Monday, November 7, 2011

Relative growth cycle - more than EU debt crisis dictates a serious look at potential for much lower EURUSD.


 

INTERNAL NOTE ONLY.

 

 

My colleague Peter Garnry was kind enough to quickly program a small excel thing which can track changes to growth by consensus using the ECST function on Bloomberg. This is the result.

 

One of my main themes over the last quarter has been a "relative outperformance" of the US economy relative to consensus. This has materialized and our call was almost entirely driven by Consumer Metric data which over the last three years has outperformed any other relevant predictor. This is now slowing down slightly, but still elevated. Meanwhile Europe start election cycle where Spain goes to the election in less than two weeks, while Sarkozy starts his re-election campaign when he is done playing Napoleon in European politics.

 

The outlook for 2012 is a "Perfect Storm" with increased austerity, higher unemployment, and weaker global growth(read: China).

 

European consensus growth by market consensus

 

Source: Bloomberg & Saxo Bank

 

European growth coming off hard and has been in almost free fall since end of July.

 

US consensus growth by market consensus

 

Source: Bloomberg & Saxo Bank

 

Meanwhile US growth have seen low and looks higher, but……there is a number of issues ahead:

 

1.       The Super Committee needs to finalize its work by this weekend in order to secure proper processing Congress. WSJ journal this morning says sources tell them some progress is being made and main point for now are: A. Limiting tax deductions replacing tax hikes. B. Getting permanent Bush tax as payment and most importantly for FX markets: C. HIA – Republicans seems fighting for repatriating capital back to the US at tax rate of 5.25% vs. presently 35% - this topic has even been on 60 Minutes, so to me it looks like "deal to be done shortly" as it plays nicely to create "Job creating program.

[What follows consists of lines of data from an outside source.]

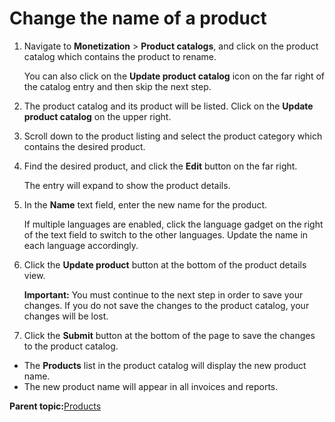 # Change the name of a product

1.  Navigate to **Monetization** \> **Product catalogs**, and click on the product catalog which contains the product to rename.

    You can also click on the **Update product catalog** icon on the far right of the catalog entry and then skip the next step.

2.  The product catalog and its product will be listed. Click on the **Update product catalog** on the upper right.

3.  Scroll down to the product listing and select the product category which contains the desired product.

4.  Find the desired product, and click the **Edit** button on the far right.

    The entry will expand to show the product details.

5.  In the **Name** text field, enter the new name for the product.

    If multiple languages are enabled, click the language gadget on the right of the text field to switch to the other languages. Update the name in each language accordingly.

6.  Click the **Update product** button at the bottom of the product details view.

    **Important:** You must continue to the next step in order to save your changes. If you do not save the changes to the product catalog, your changes will be lost.

7.  Click the **Submit** button at the bottom of the page to save the changes to the product catalog.


-   The **Products** list in the product catalog will display the new product name.
-   The new product name will appear in all invoices and reports.

**Parent topic:**[Products](products.md)

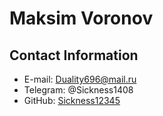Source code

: # Maksim Voronov
## Contact Information
* E-mail: Duality696@mail.ru
* Telegram: @Sickness1408
* GitHub: [Sickness12345](https://github.com/Sickness12345)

2.       The headwind from fiscal tightening will equal negative 1.00 pc of GDP – this is federal, state and local communities trying to cut back mainly, but also investment remains meeker.

 

Conclusion

 

 

 

A long life have taught me that everything "mean-reverts" – when I moved back from the US in 2000, the EURUSD was trading below 0.8400 – since then the US has pursued a policy a "benign neglect" and succeeded in making the US extremely weak by all definitions.

 

Clearly the US has debt issues on their own, but currencies are relative trades. To me we are entering long-term up cycle for the US dollar. The final QE/Printing of money will come in Q1 of 2012 and could cement the low, but I am willing to start overweighting US dollar relative to Europe, not Japan, and further down the road to go full in. I suggest for European to initiate the first 25% now as EUR/USD is out of touch with relative rates, funding needs, and relative dynamics of the economies.

 

There are four major components to my long-term bullishness:

 

1.       The EU debt crisis – when ECB becomes lender-of-last-resort we will see 10 figure move lower.

2.       Relative growth differences – The US is more dynamic and with only "one master" . – i.e. Congress vs. Europeans 27 members and lacking fiscal union.

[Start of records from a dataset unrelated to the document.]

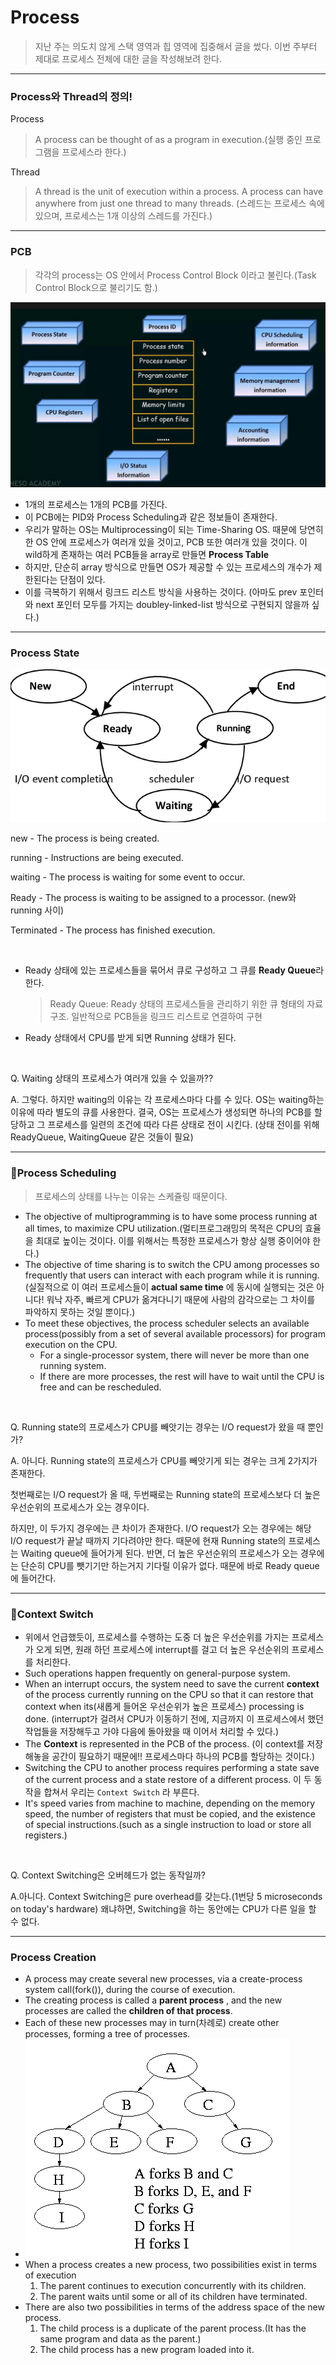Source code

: # Process

> 지난 주는 의도치 않게 스택 영역과 힙 영역에 집중해서 글을 썼다. 이번 주부터 제대로 프로세스 전체에 대한 글을 작성해보려 한다.

---

### Process와 Thread의 정의!

Process 

> A process can be thought of as a program in execution.(실행 중인 프로그램을 프로세스라 한다.)

Thread

> A thread is the unit of execution within a process. A process can have anywhere from just one thread to many threads. (스레드는 프로세스 속에 있으며, 프로세스는 1개 이상의 스레드를 가진다.)

---

### PCB

> 각각의 process는 OS 안에서 Process Control Block 이라고 불린다.(Task Control Block으로 불리기도 함.)

![PCB](../assets/img/PCB.jpg)

- 1개의 프로세스는 1개의 PCB를 가진다.
- 이 PCB에는 PID와 Process Scheduling과 같은 정보들이 존재한다.
- 우리가 말하는 OS는 Multiprocessing이 되는 Time-Sharing OS. 때문에 당연히 한 OS 안에 프로세스가 여러개 있을 것이고, PCB 또한 여러개 있을 것이다. 이 wild하게 존재하는 여러 PCB들을 array로 만들면 **Process Table**  
- 하지만, 단순히 array 방식으로 만들면 OS가 제공할 수 있는 프로세스의 개수가 제한된다는 단점이 있다. 
- 이를 극복하기 위해서 링크드 리스트 방식을 사용하는 것이다.  (아마도 prev 포인터와 next 포인터 모두를 가지는 doubley-linked-list 방식으로 구현되지 않을까 싶다.)

---

### Process State

![Process-State-Diagram](../assets/img/Process-State-Diagram.png)

new - The process is being created.

running - Instructions are being executed.

waiting - The process is waiting for some event to occur.

Ready - The process is waiting to be assigned to a processor. (new와 running 사이)

Terminated - The process has finished execution.

<br/>

- Ready 상태에 있는 프로세스들을 묶어서 큐로 구성하고 그 큐를 **Ready Queue**라 한다. 

  > Ready Queue: Ready 상태의 프로세스들을 관리하기 위한 큐 형태의 자료구조. 일반적으로 PCB들을 링크드 리스트로 연결하여 구현
  >
  > 

- Ready 상태에서 CPU를 받게 되면 Running 상태가 된다. 

<br/>

Q. Waiting 상태의 프로세스가 여러개 있을 수 있을까??

A. 그렇다. 하지만 waiting의 이유는 각 프로세스마다 다를 수 있다. OS는 waiting하는 이유에 따라 별도의 큐를 사용한다. 결국, OS는 프로세스가 생성되면 하나의 PCB를 할당하고 그 프로세스를 일련의 조건에 따라 다른 상태로 전이 시킨다. (상태 전이를 위해 ReadyQueue, WaitingQueue 같은 것들이 필요)

---

### 🔴Process Scheduling

> 프로세스의 상태를 나누는 이유는 스케쥴링 때문이다.

- The objective of multiprogramming is to have some process running at all times, to maximize CPU utilization.(멀티프로그래밍의 목적은 CPU의 효율을 최대로 높이는 것이다. 이를 위해서는 특정한 프로세스가 항상 실행 중이어야 한다.)
- The objective of time sharing is to switch the CPU among processes so frequently that users can interact with each program while it is running.(실질적으로 이 여러 프로세스들이 **actual same time** 에 동시에 실행되는 것은 아니다! 워낙 자주, 빠르게 CPU가 옮겨다니기 때문에 사람의 감각으로는 그 차이를 파악하지 못하는 것일 뿐이다.)
- To meet these objectives, the process scheduler selects an available process(possibly from a set of several available processors) for program execution on the CPU.
  - For a single-processor system, there will never be more than one running system.
  - If there are more processes, the rest will have to wait until the CPU is free and can be rescheduled.

<br/>

Q. Running state의 프로세스가 CPU를 빼앗기는 경우는 I/O request가 왔을 때 뿐인가?

A. 아니다. Running state의 프로세스가 CPU를 빼앗기게 되는 경우는 크게 2가지가 존재한다.

첫번째로는 I/O request가 올 때, 두번째로는 Running state의 프로세스보다 더 높은 우선순위의 프로세스가 오는 경우이다.

하지만, 이 두가지 경우에는 큰 차이가 존재한다. I/O request가 오는 경우에는 해당 I/O request가 끝날 때까지 기다려야만 한다. 때문에 현재 Running state의 프로세스는 Waiting queue에 들어가게 된다. 반면, 더 높은 우선순위의 프로세스가 오는 경우에는 단순히 CPU를 뺏기기만 하는거지 기다릴 이유가 없다. 때문에 바로 Ready queue에 들어간다.

---

### 🔴Context Switch

- 위에서 언급했듯이, 프로세스를 수행하는 도중 더 높은 우선순위를 가지는 프로세스가 오게 되면, 원래 하던 프로세스에 interrupt를 걸고 더 높은 우선순위의 프로세스를 처리한다.
- Such operations happen frequently on general-purpose system.
- When an interrupt occurs, the system need to save the current **context** of the process currently running on the CPU so that it can restore that context when its(새롭게 들어온 우선순위가 높은 프로세스) processing is done. (interrupt가 걸려서 CPU가 이동하기 전에, 지금까지 이 프로세스에서 했던 작업들을 저장해두고 가야 다음에 돌아왔을 때 이어서 처리할 수 있다.)
- The **Context** is represented in the PCB of the process. (이 context를 저장해놓을 공간이 필요하기 때문에!! 프로세스마다 하나의 PCB를 할당하는 것이다.) 
- Switching the CPU to another process requires performing a state save of the current process and a state restore of a different process. 이 두 동작을 합쳐서 우리는 `Context Switch` 라 부른다. 
- It's speed varies from machine to machine, depending on the memory speed, the number of registers that must be copied, and the existence of special instructions.(such as a single instruction to load or store all registers.)

<br/>

Q. Context Switching은 오버헤드가 없는 동작일까?

A.아니다. Context Switching은 pure overhead를 갖는다.(1번당 5 microseconds on today's hardware) 왜냐하면, Switching을 하는 동안에는 CPU가 다른 일을 할 수 없다. 

---

### Process Creation

- A process may create several new processes, via a create-process system call(fork()), during the course of execution.
- The creating process is called a **parent process** , and the new processes are called the **children of that process**.
- Each of these new processes may in turn(차례로) create other processes, forming a tree of processes.
- ![fork_system_call](../assets/img/fork_system_call.png)
- When a process creates a new process, two possibilities exist in terms of execution
  	1. The parent continues to execution concurrently with its children.
   	2. The parent waits until some or all of its children have terminated.
- There are also two possibilities in terms of the address space of the new process.
  1. The child process is a duplicate of the parent process.(It has the same program and data as the parent.)
  2. The child process has a new program loaded into it.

3.       Competitiveness. US will able to compete on labor costs with close to 20 pc real unemployment and incoming tax incentives..

4.       HIA – Homeland investment Act – as stated above the Super Committee is trying to get a reduced tax of 5.25% in place.

 

These things are floating. My bullishness is relative, but the biggest contributors to long-term wealth tends to be your choice of currency. I have a target of 100 in DXY for next year, so a 25% rise in the US dollar during 2012 – and in EURUSD terms the expected move is changed range from 1.30/1.40 now to 1.20/1.30 on ECB rolling over, another 5-6 figures on interest rates, and then HIA II we end around 1.10-1.15 for 2012 end target. Having predicted this I will, as always, add, my own believe in me being able to predict anything remains 0.001 pc.